Arguant l’existence d’une succession de pannes affectant le fonctionnement du véhicule ayant conduit à son immobilisation, le PETR a fait assigner la SAS MORANCE, ainsi que la SARL POLON et la SARL JCBC, devant le juge des référés du Tribunal judiciaire d’AUCH qui, aux termes d’une ordonnance du 17 décembre 2024 a, entre autres dispositions et en l’absence de la SAS MORANCE qui n’a pas comparu à l’instance :
— ordonné une expertise du véhicule litigieux, confiée à M. [Y] [V] et fixé la mission de l’expert ;
— condamné la SAS MORANCE à communiquer au PETR une facture de vente détaillant chaque poste : véhicule de marque Citroën modèle C4 CACTUS PURETECH 110 FEEL immatriculé DS 951 VW (série VR70PHNZBFE539303, formalités de carte grise, carburant et gravage) le prix HT par poste taux et montant de TVA et montant TTC ainsi que le coût total/montant HT, TVA et TTC, sous astreinte de 100 euros par jour de retard, passé un délai de 8 jours courant à compter de la signification de la présente ordonnance ;
— condamné la SAS MORANCE à payer au PETR la somme de 2 000 euros, à titre de provision,
— condamné la SAS MORANCE à payer au PETR la somme de 1 000 euros, en application des dispositions de l’article 700 du code de procédure civile ;
— condamné la SAS MORANCE aux dépens.
Le 4 février 2025, la SAS MORANCE a interjeté appel de cette ordonnance.

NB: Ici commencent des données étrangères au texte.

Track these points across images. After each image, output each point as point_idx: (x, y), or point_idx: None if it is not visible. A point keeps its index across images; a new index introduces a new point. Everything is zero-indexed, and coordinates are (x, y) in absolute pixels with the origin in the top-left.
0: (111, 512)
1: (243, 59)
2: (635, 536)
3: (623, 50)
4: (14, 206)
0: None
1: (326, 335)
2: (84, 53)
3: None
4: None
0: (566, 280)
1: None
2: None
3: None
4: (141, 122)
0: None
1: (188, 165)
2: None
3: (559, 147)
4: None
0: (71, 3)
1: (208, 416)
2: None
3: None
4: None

L’appel est limité à la condamnation à la communication de la facture, sous astreinte, au versement de la provision et aux dispositions de l’article 700 du code de procédure civile.
L’avis de fixation à bref délai a été délivré le 13 mars 2025.
Dans ses dernières conclusions déposées le 21 août 2025, la SAS MORANCE demande à la cour d’infirmer l’ordonnance déférée en ce qu’elle a :
— condamné la SAS MORANCE à communiquer au PETR une facture de vente détaillant chaque poste : véhicule de marque Citroën modèle C4 CACTUS PURETECH 110 FEEL immatriculé DS 951 VW (série VR70PHNZBFE539303, formalités de carte grise, carburant et gravage) le prix HT par poste taux et montant de TVA et montant TTC ainsi que le coût total/montant HT, TVA et TTC, sous astreinte de 100 euros par jour de retard, passé un délai de 8 jours courant à compter de la signification de la présente ordonnance ;
— condamné la SAS MORANCE à payer au PETR la somme de 2 000 euros, à titre de provision ;
— condamné la SAS MORANCE à payer au PETR 1 000 euros, en application des dispositions de l’article 700 du code de procédure civile ainsi qu’au entiers dépens ;
Et statuant de nouveau de :
— débouter le PETR de ses demandes de condamnation à l’établissement d’une facture sous astreinte, à lui payer une indemnité provisionnelle et une somme de 1 000 euros en application de l’article 700 du code de procédure civile ;
— condamné le PETR à lui verser une somme de 3 000 euros en application de l’article 700 du code de procédure civile.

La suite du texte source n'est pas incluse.